REQUIREMENT:
Copy out each line of the listing below that contains the word "class".

···

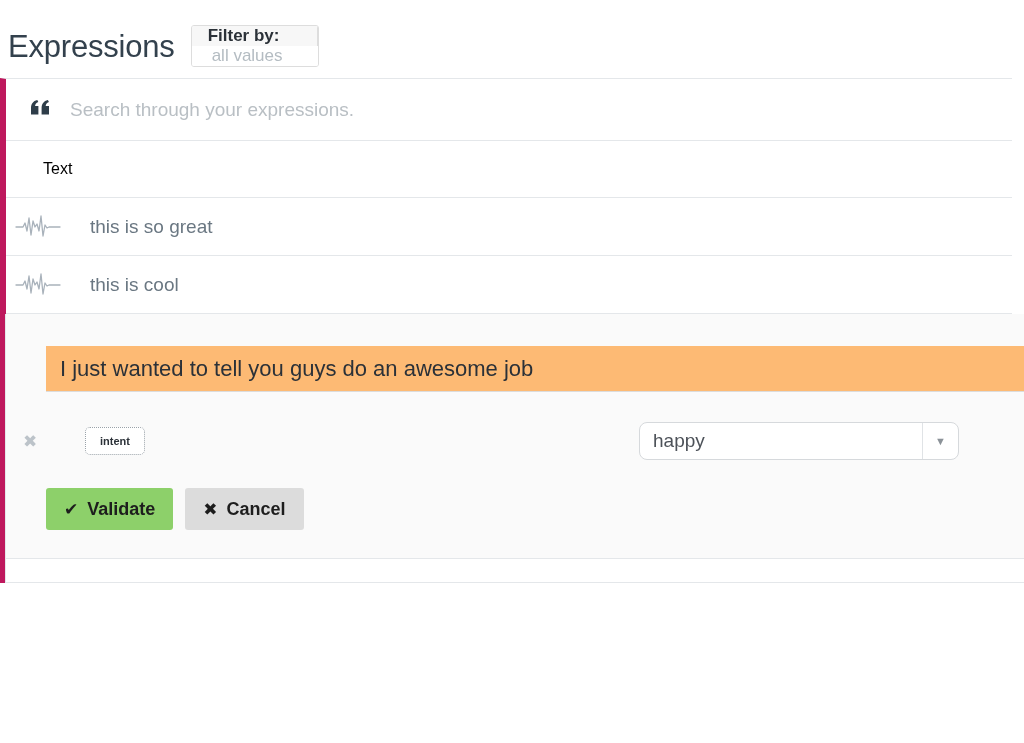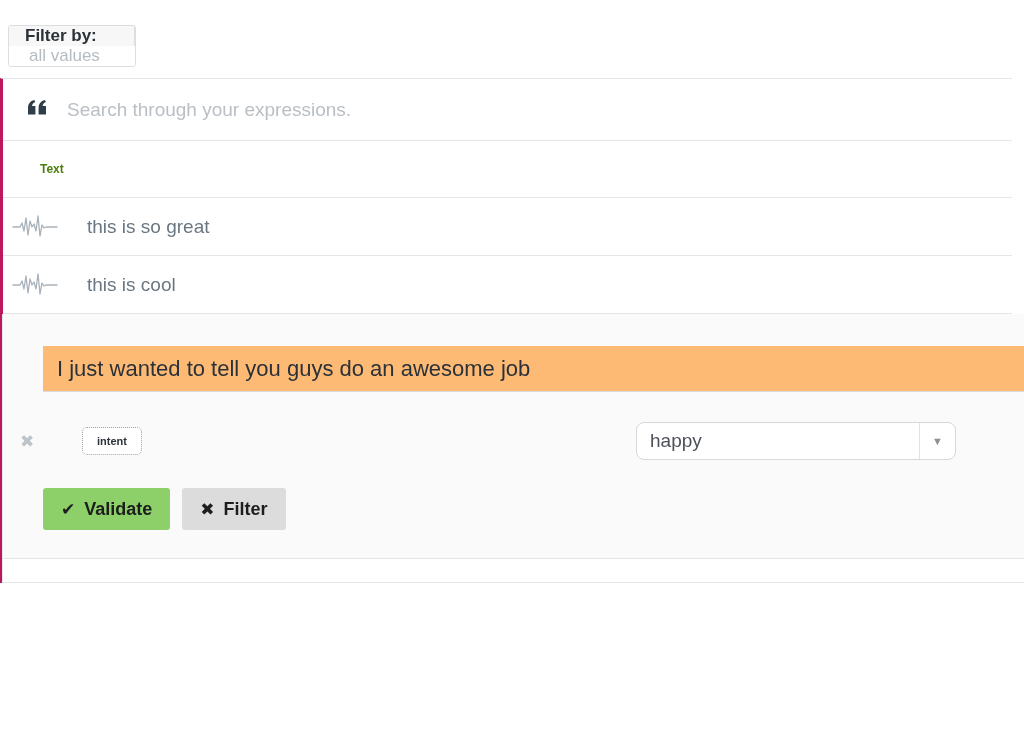--- a/index.html
+++ b/index.html
@@ -275,6 +275,7 @@
 <div class="page">
 
   <div class="header">
+    <h1 class="page-title">Expressions</h1>
 
     <div class="filter-group">
       <div class="filter-addon">Filter by:</div>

···

YOUR SOLUTION:
 <div class="page">
   <div class="header">
+    <h1 class="page-title">Expressions</h1>
     <div class="filter-group">
       <div class="filter-addon">Filter by:</div>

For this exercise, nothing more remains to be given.